反觀她這謙恭守禮的未婚夫,連碰她一根手指頭都要考慮半天……唉,人比人真的會氣死人,舅媽好幸福哦!
秋若塵隨便一瞟都知道她在楊什麼。
「你這小腦袋瓜!」他沒好氣地輕敲她一記。
兩人隨意漫步,來到了廟宇後頭的大片竹林。
他指了指前頭的頹傾木屋。「唷,嚴格說來,應該不算廟裡,也無冒犯神明之嫌了吧?」
靈兒呵呵傻笑。「這裡環境真清幽,也沒人會來打擾,難怪舅舅會忍不住,那麼表哥啊,我們要不要——」
「不要。」他想都沒想。「抹掉你腦中亂七八糟的想法,唐靈兒。」
什麼亂七八糟?傳宗接代是很神聖的一件事耶!
好差勁的表哥!人家是女孩家耶,她都不顧羞怯地開口了,他居然回絕她,還回絕得這麼幹脆!這是對待淑女兼未婚妻的態度嗎?
「我只是問你要不要多逛一會兒,用不着一副死保貞操的模樣。」她輕哼。
秋若塵悶笑着。這小丫頭,他還不瞭解她嗎?
「別太好奇,會有機會讓你見識的,但不是現在。守住最美好的自己,留待新婚夜完完整整地交付彼此,這是我珍惜你的方式。」摟過她來,溫存細緻的吻,輕輕落在柳眉、俏鼻、嫣脣,綿密地眷寵廝磨着。
「嗯——」她輕吟了聲,沉醉地閉上眼,任其珍憐。
在他懷中,她化爲一攤揉水。溫潤的脣拂過芙蓉頰,遊移在粉頸與耳際之間,輕憐蜜愛地灑下點點溫存。
她耳後,有一點亦紅的硃砂痣,煞是迷人,平日讓如雲長髮覆蓋着,旁人難以察覺,除了親密如他。
這是他獨享的權利,懷中的小小可人兒是屬於他的——無由的滿足脹滿胸臆。
溫熱的舌刷過那點殷紅,惹來她敏感的輕顫,他低低輕笑,更加摟緊她。「我已經開始捨不得放你回去了。」
「唔——」現在才捨不得?沒良心,她從很早就在培養依依離情了耶!
「秋若塵,你該死!」一記殺氣凌厲的飛刀射入他們當中,秋若塵心下一驚,反應迅速地推開她。
「唉喲!」痛死人了!這表哥就不會推輕點兒嗎?
靈兒揉揉跌疼的小屁股,滿臉的怨懟。
「靈兒,你還好吧?」險險閃過第二記毒刃,他分神瞥她。
「不好,不好,人家小屁屁好疼哦!你要給人家揉揉。」
秋若塵真是不知該哭還是該笑。都什麼時候了,這小丫頭還在撒嬌。
「龔至堯,你一再驚擾我平靜的生活,我不想計較,但是我未婚妻在這裡,請別嚇着了她,有什麼恩怨,我們私下了結。」他擡眼看向前頭神色陰沉的男人,意思就是說:希望別再造成他得爲某人小屁屁的疼痛負責的事件。

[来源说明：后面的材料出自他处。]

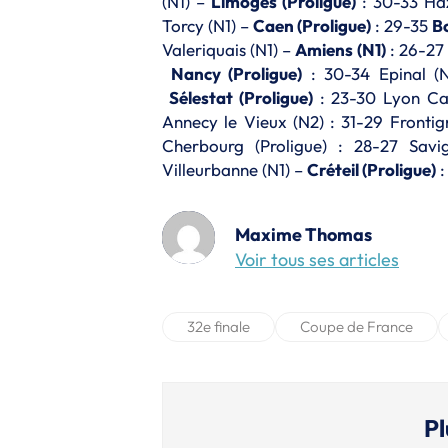
(N1) –
Limoges (Proligue)
: 30-33 Ha
Torcy (N1) –
Caen (Proligue)
: 29-35
Bo
Valeriquais (N1) –
Amiens (N1)
: 26-27
Nancy (Proligue)
: 30-34 Epinal (
Sélestat (Proligue)
: 23-30 Lyon Ca
Annecy le Vieux (N2) : 31-29 Fronti
Cherbourg (Proligue) : 28-27 Savi
Villeurbanne (N1) –
Créteil (Proligue)
:
Maxime Thomas
Voir tous ses articles
32e finale
Coupe de France
Pl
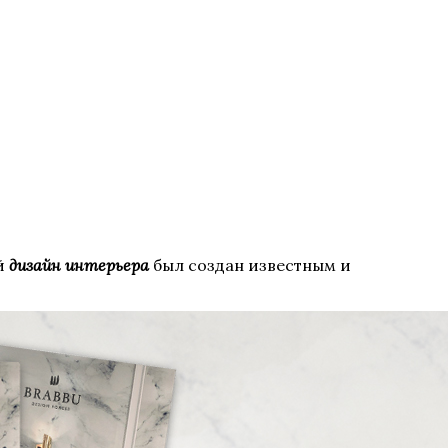
й
дизайн интерьера
был создан известным и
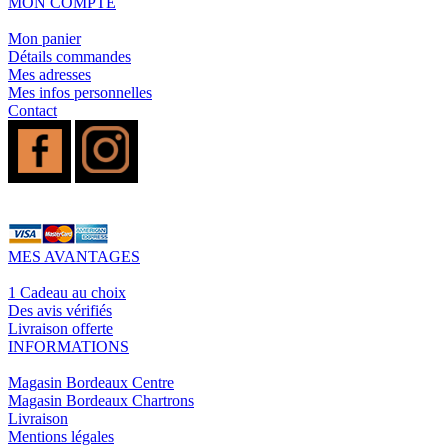
MON COMPTE
Mon panier
Détails commandes
Mes adresses
Mes infos personnelles
Contact
MES AVANTAGES
1 Cadeau au choix
Des avis vérifiés
Livraison offerte
INFORMATIONS
Magasin Bordeaux Centre
Magasin Bordeaux Chartrons
Livraison
Mentions légales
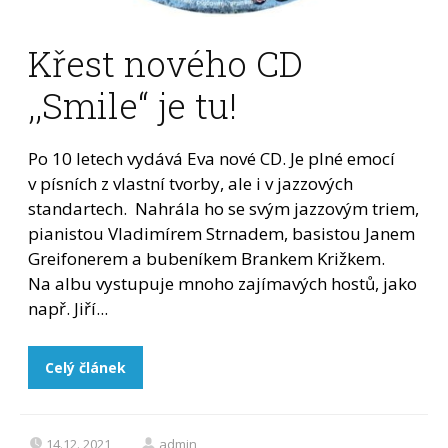
Křest nového CD
,,Smile“ je tu!
Po 10 letech vydává Eva nové CD. Je plné emocí
v písních z vlastní tvorby, ale i v jazzových
standartech. Nahrála ho se svým jazzovým triem,
pianistou Vladimírem Strnadem, basistou Janem
Greifonerem a bubeníkem Brankem Križkem.
Na albu vystupuje mnoho zajímavých hostů, jako
např. Jiří...
Celý článek
14.12. 2021
admin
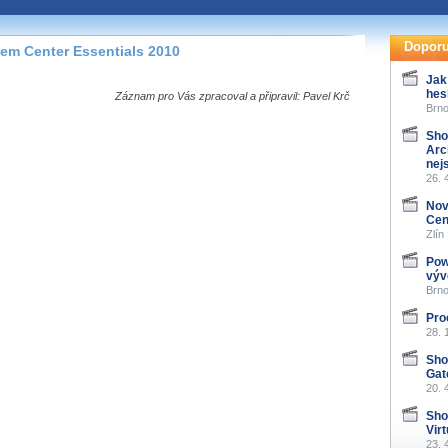
te pohodlně sledovat
našeho
HTML 5
nebo
Doporu
em Center Essentials 2010
 základě toho, jaké
Jak
hes
hlížeč, který přehrávač
Záznam pro Vás zpracoval a připravil: Pavel Krč
Brno
ledovat v nejvyšší
Sho
Arc
nej
26. 
Nov
záznamů
Cen
Zlín
at záznamy i v místech,
Pow
u, což současný přehrávač
výv
me stahování vybraných
Brno
Pro
28. 
storicky uložené
 pro stahování,
Sho
e.
Gat
20. 
Sho
Virt
23. 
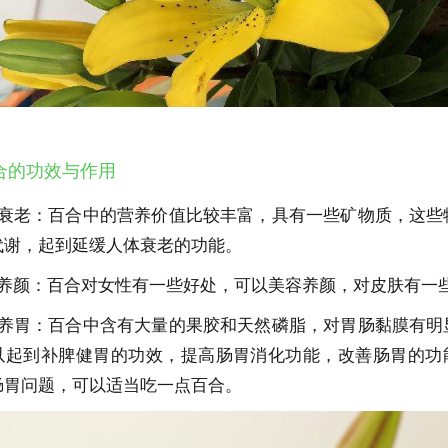
合的功效与作用
缓衰老：百合中的营养价值比较丰富，具有一些矿物质，这些
代谢，起到延缓人体衰老的功能。
容养颜：百合对女性有一些好处，可以美容养颜，对皮肤有一
脾养胃：百合中含有大量的果胶和天然磷脂，对胃肠黏膜有明
以起到补脾健胃的功效，提高肠胃消化功能，改善肠胃的功
肠胃问题，可以适当吃一点百合。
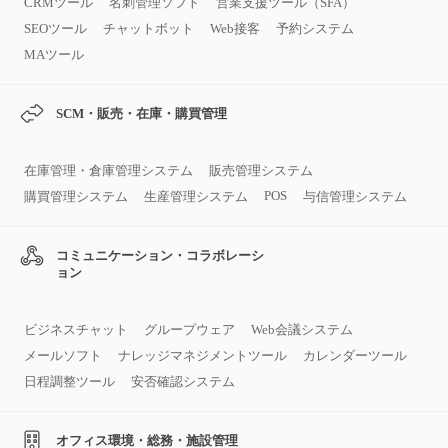
CRMツール
名刺管理ソフト
営業支援ツール（SFA）
SEOツール
チャットボット
Web接客
予約システム
MAツール
SCM・販売・在庫・購買管理
在庫管理・倉庫管理システム
販売管理システム
POS
購買管理システム
生産管理システム
与信管理システム
コミュニケーション・コラボレーシ
ョン
ビジネスチャット
グループウェア
Web会議システム
メールソフト
ナレッジマネジメントツール
カレンダーツール
日程調整ツール
安否確認システム
オフィス環境・総務・施設管理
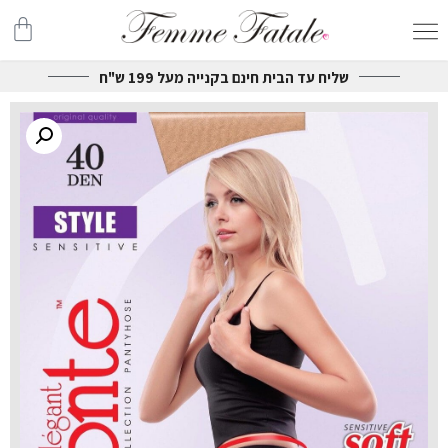
שליח עד הבית חינם בקנייה מעל 199 ש"ח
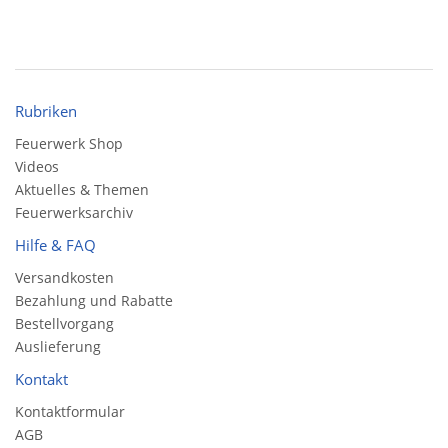
Rubriken
Feuerwerk Shop
Videos
Aktuelles & Themen
Feuerwerksarchiv
Hilfe & FAQ
Versandkosten
Bezahlung und Rabatte
Bestellvorgang
Auslieferung
Kontakt
Kontaktformular
AGB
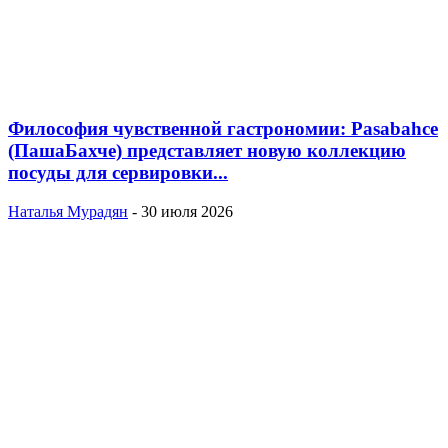
Философия чувственной гастрономии: Pasabahce
(ПашаБахче) представляет новую коллекцию
посуды для сервировки...
Наталья Мурадян
-
30 июля 2026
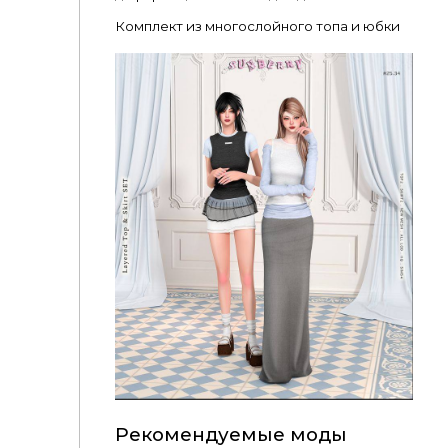
Комплект из многослойного топа и юбки
Рекомендуемые моды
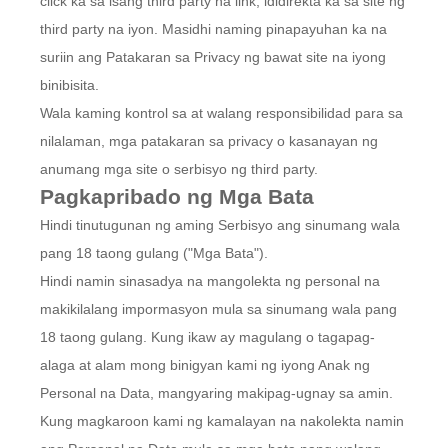
click ka sa isang third party na link, ididirekta ka sa site ng
third party na iyon. Masidhi naming pinapayuhan ka na
suriin ang Patakaran sa Privacy ng bawat site na iyong
binibisita.
Wala kaming kontrol sa at walang responsibilidad para sa
nilalaman, mga patakaran sa privacy o kasanayan ng
anumang mga site o serbisyo ng third party.
Pagkapribado ng Mga Bata
Hindi tinutugunan ng aming Serbisyo ang sinumang wala
pang 18 taong gulang ("Mga Bata").
Hindi namin sinasadya na mangolekta ng personal na
makikilalang impormasyon mula sa sinumang wala pang
18 taong gulang. Kung ikaw ay magulang o tagapag-
alaga at alam mong binigyan kami ng iyong Anak ng
Personal na Data, mangyaring makipag-ugnay sa amin.
Kung magkaroon kami ng kamalayan na nakolekta namin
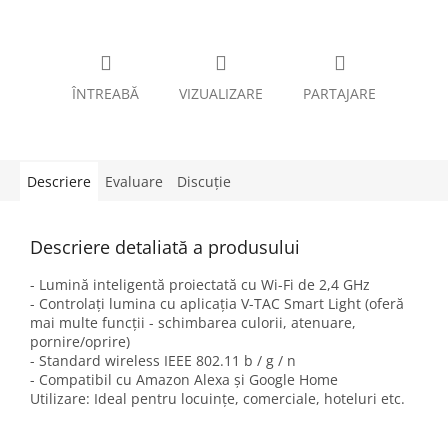
ÎNTREABĂ
VIZUALIZARE
PARTAJARE
Descriere
Evaluare
Discuţie
Descriere detaliată a produsului
- Lumină inteligentă proiectată cu Wi-Fi de 2,4 GHz
- Controlați lumina cu aplicația V-TAC Smart Light (oferă
mai multe funcții - schimbarea culorii, atenuare,
pornire/oprire)
- Standard wireless IEEE 802.11 b / g / n
- Compatibil cu Amazon Alexa și Google Home
Utilizare: Ideal pentru locuințe, comerciale, hoteluri etc.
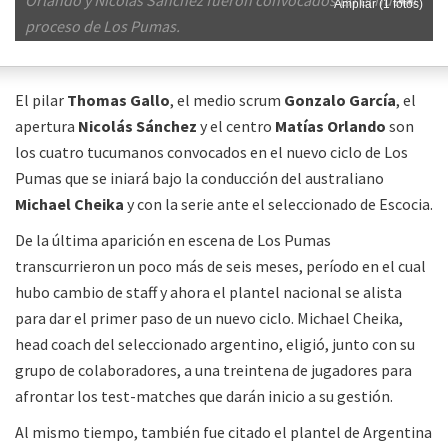
Ampliar (1 fotos)
proceso de Los Pumas.
El pilar
Thomas Gallo
, el medio scrum
Gonzalo García
, el
apertura
Nicolás Sánchez
y el centro
Matías Orlando
son
los cuatro tucumanos convocados en el nuevo ciclo de Los
Pumas que se iniará bajo la conducción del australiano
Michael Cheika
y con la serie ante el seleccionado de Escocia.
De la última aparición en escena de Los Pumas
transcurrieron un poco más de seis meses, período en el cual
hubo cambio de staff y ahora el plantel nacional se alista
para dar el primer paso de un nuevo ciclo. Michael Cheika,
head coach del seleccionado argentino, eligió, junto con su
grupo de colaboradores, a una treintena de jugadores para
afrontar los test-matches que darán inicio a su gestión.
Al mismo tiempo, también fue citado el plantel de Argentina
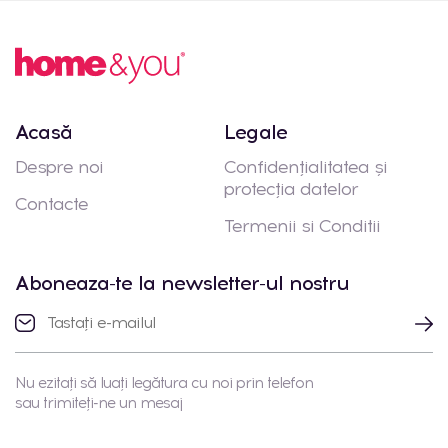
Acasă
Legale
Despre noi
Confidențialitatea și
protecția datelor
Contacte
Termenii si Conditii
Aboneaza-te la newsletter-ul nostru
Nu ezitați să luați legătura cu noi prin telefon
sau trimiteți-ne un mesaj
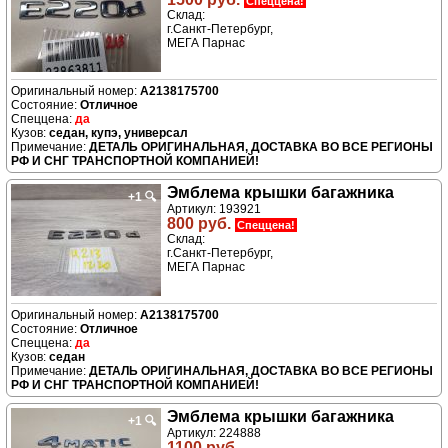
Спеццена!
Склад:
г.Санкт-Петербург,
МЕГА Парнас
A2138175700
Отличное
да
седан, купэ, универсал
ДЕТАЛЬ ОРИГИНАЛЬНАЯ, ДОСТАВКА ВО ВСЕ РЕГИОНЫ
РФ И СНГ ТРАНСПОРТНОЙ КОМПАНИЕЙ!
Эмблема крышки багажника
+1
🔍
Артикул: 193921
800 руб.
Спеццена!
Склад:
г.Санкт-Петербург,
МЕГА Парнас
A2138175700
Отличное
да
седан
ДЕТАЛЬ ОРИГИНАЛЬНАЯ, ДОСТАВКА ВО ВСЕ РЕГИОНЫ
РФ И СНГ ТРАНСПОРТНОЙ КОМПАНИЕЙ!
Эмблема крышки багажника
+1
🔍
Артикул: 224888
1100 руб.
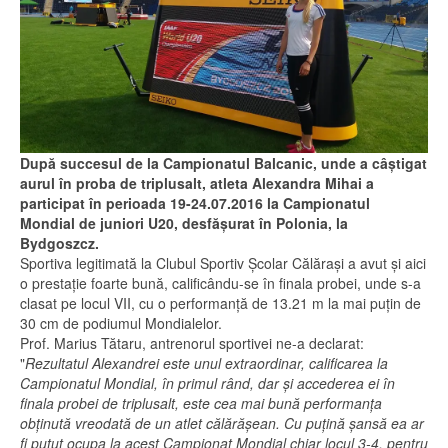
După succesul de la Campionatul Balcanic, unde a câştigat
aurul în proba de triplusalt, atleta Alexandra Mihai a
participat în perioada 19-24.07.2016 la Campionatul
Mondial de juniori U20, desfăşurat în Polonia, la
Bydgoszcz.
Sportiva legitimată la Clubul Sportiv Şcolar Călăraşi a avut şi aici
o prestaţie foarte bună, calificându-se în finala probei, unde s-a
clasat pe locul VII, cu o performanţă de 13.21 m la mai puţin de
30 cm de podiumul Mondialelor.
Prof. Marius Tătaru, antrenorul sportivei ne-a declarat:
"
Rezultatul Alexandrei este unul extraordinar, calificarea la
Campionatul Mondial, în primul rând, dar şi accederea ei în
finala probei de triplusalt, este cea mai bună performanţa
obţinută vreodată de un atlet călărăşean. Cu puţină şansă ea ar
fi putut ocupa la acest Campionat Mondial chiar locul 3-4, pentru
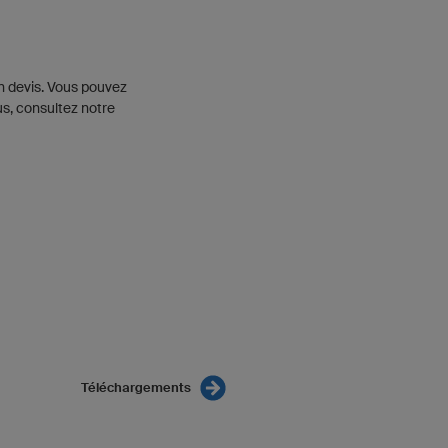
n devis. Vous pouvez
us, consultez notre
Téléchargements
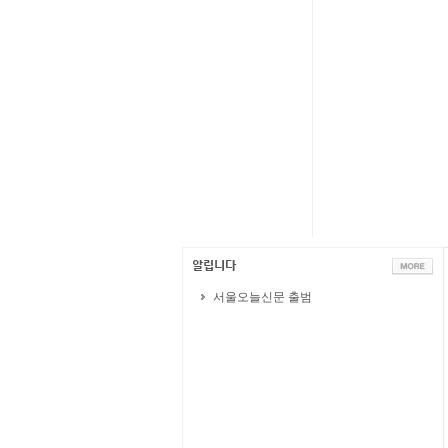
서울오늘신문 출범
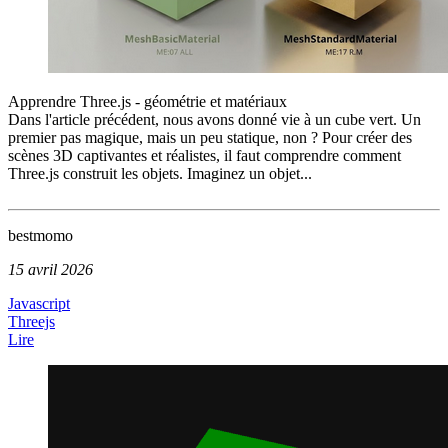
Apprendre Three.js - géométrie et matériaux
Dans l'article précédent, nous avons donné vie à un cube vert. Un
premier pas magique, mais un peu statique, non ? Pour créer des
scènes 3D captivantes et réalistes, il faut comprendre comment
Three.js construit les objets. Imaginez un objet...
bestmomo
15 avril 2026
Javascript
Threejs
Lire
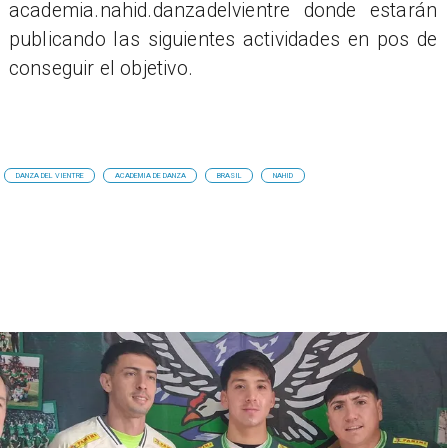
academia.nahid.danzadelvientre donde estarán
publicando las siguientes actividades en pos de
conseguir el objetivo.
DANZA DEL VIENTRE
ACADEMIA DE DANZA
BRASIL
NAHID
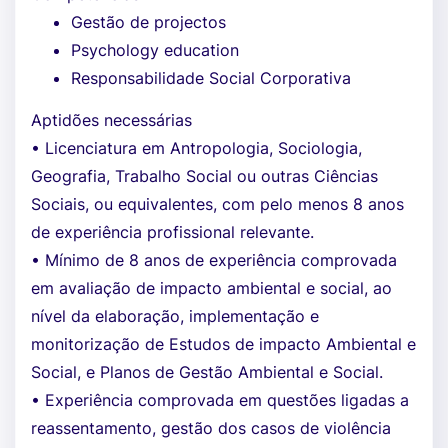
Gestão de projectos
Psychology education
Responsabilidade Social Corporativa
Aptidões necessárias
• Licenciatura em Antropologia, Sociologia,
Geografia, Trabalho Social ou outras Ciências
Sociais, ou equivalentes, com pelo menos 8 anos
de experiência profissional relevante.
• Mínimo de 8 anos de experiência comprovada
em avaliação de impacto ambiental e social, ao
nível da elaboração, implementação e
monitorização de Estudos de impacto Ambiental e
Social, e Planos de Gestão Ambiental e Social.
• Experiência comprovada em questões ligadas a
reassentamento, gestão dos casos de violência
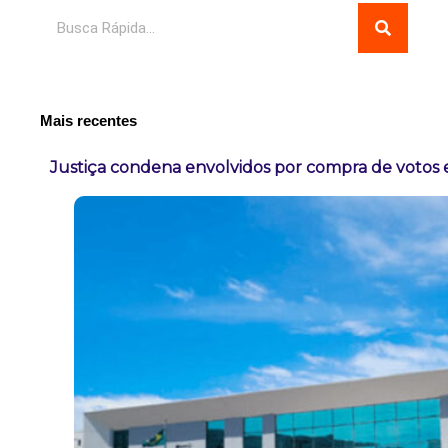
Pesquisar
Mais recentes
Justiça condena envolvidos por compra de votos 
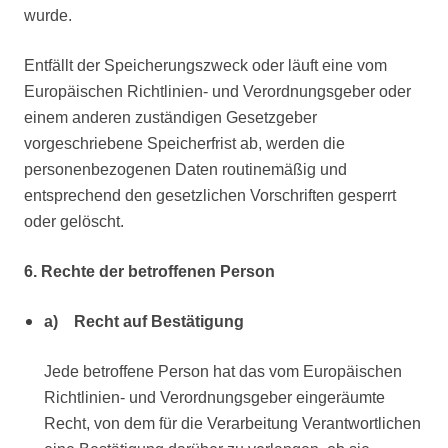
wurde.
Entfällt der Speicherungszweck oder läuft eine vom
Europäischen Richtlinien- und Verordnungsgeber oder
einem anderen zuständigen Gesetzgeber
vorgeschriebene Speicherfrist ab, werden die
personenbezogenen Daten routinemäßig und
entsprechend den gesetzlichen Vorschriften gesperrt
oder gelöscht.
6. Rechte der betroffenen Person
a) Recht auf Bestätigung
Jede betroffene Person hat das vom Europäischen
Richtlinien- und Verordnungsgeber eingeräumte
Recht, von dem für die Verarbeitung Verantwortlichen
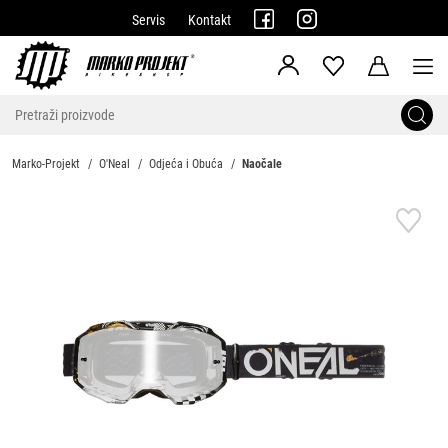
Servis
Kontakt
Marko-Projekt
O'Neal
Odjeća i Obuća
Naočale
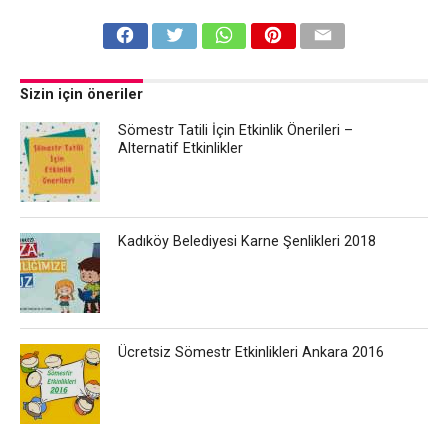
Sizin için öneriler
Sömestr Tatili İçin Etkinlik Önerileri –
Alternatif Etkinlikler
Kadıköy Belediyesi Karne Şenlikleri 2018
Ücretsiz Sömestr Etkinlikleri Ankara 2016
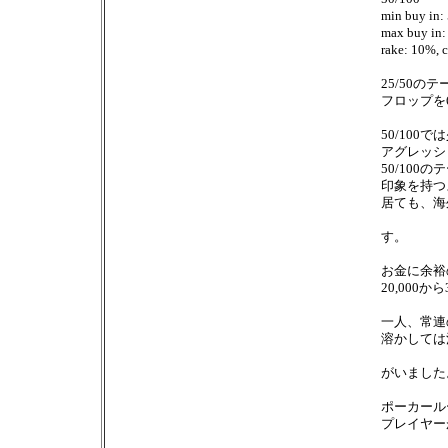
min buy in:
max buy in:
rake: 10%, 
25/50
フロップを
50/100
アグレッシ
50/10
印象を持つ
居ても、海
す。
お金に余裕
20,000
一人、常連の
溶かしては
がいました
ポーカール
プレイヤー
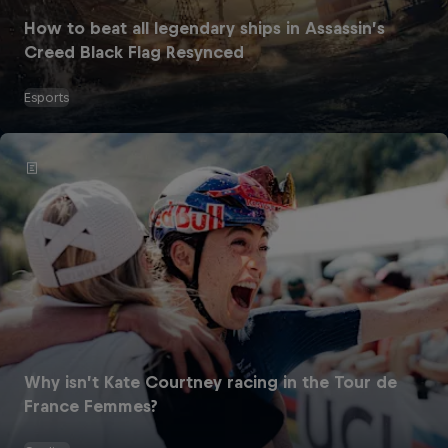
How to beat all legendary ships in Assassin’s
Creed Black Flag Resynced
Esports
Why isn’t Kate Courtney racing in the Tour de
France Femmes?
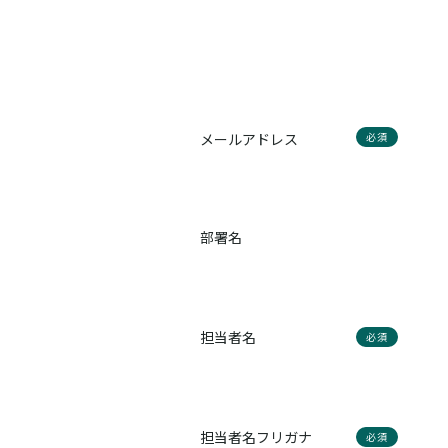
メールアドレス
必須
部署名
担当者名
必須
担当者名フリガナ
必須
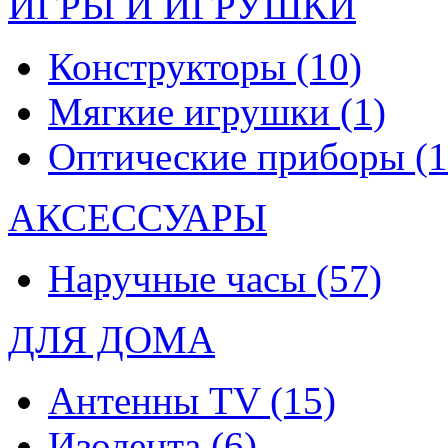
ИГРЫ И ИГРУШКИ
Конструкторы
(10)
Мягкие игрушки
(1)
Оптические приборы
(1
АКСЕССУАРЫ
Наручные часы
(57)
ДЛЯ ДОМА
Антенны TV
(15)
Изолента
(6)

「未婚妻?!」龔至堯神色變了又變,沉鷙地道:「你已經把仙兒給忘了?」
「我沒忘。但,我不認爲我得爲這事賠上一生。」
「爲什麼不?」連他都已經賠上了,這個讓仙兒愛得寧可拋舍性命的男人,憑什麼不以爲然,一轉首又云淡風輕地擁抱別的女子?!
「你知道仙兒有多愛你嗎?爲了你,她寧可讓我怨恨,也要堅決地退掉婚事!她是那麼溫婉柔順的女人,從來不曉得什麼叫反抗,但也因爲你,她首度絕食抗爭,不惜和所有人鬧翻,爲的就是和你在一起!如此情深義重的女人,你怎能負她,怎能?!」他愈吼愈狂,以狠絕的招工襲向秋若塵,招招毒殘、招招致命。
「我……等等,聽我說……」秋若塵閃得狼狽,不願傷他,所以處處退讓,不予反擊。
他終於知道許仙兒爲何會如此決絕地走上不歸路,因爲她所做的一切,根本就沒讓她有回頭的餘地,這麼一名幼承庭訓、知禮守禮的千金閨秀,頭一回有悖禮教,勇於爭取自己的幸福,而他卻不要她,她根本已無顏苟活。
是他不好,沒能早點和她說清楚。
「涔什麼好說的!」龔至堯也沒給他解釋的餘地。
他可惡!他該死!龔至堯無法原諒這個薄倖寡情的男人,更無法任由他和別的女人雙宿雙棲!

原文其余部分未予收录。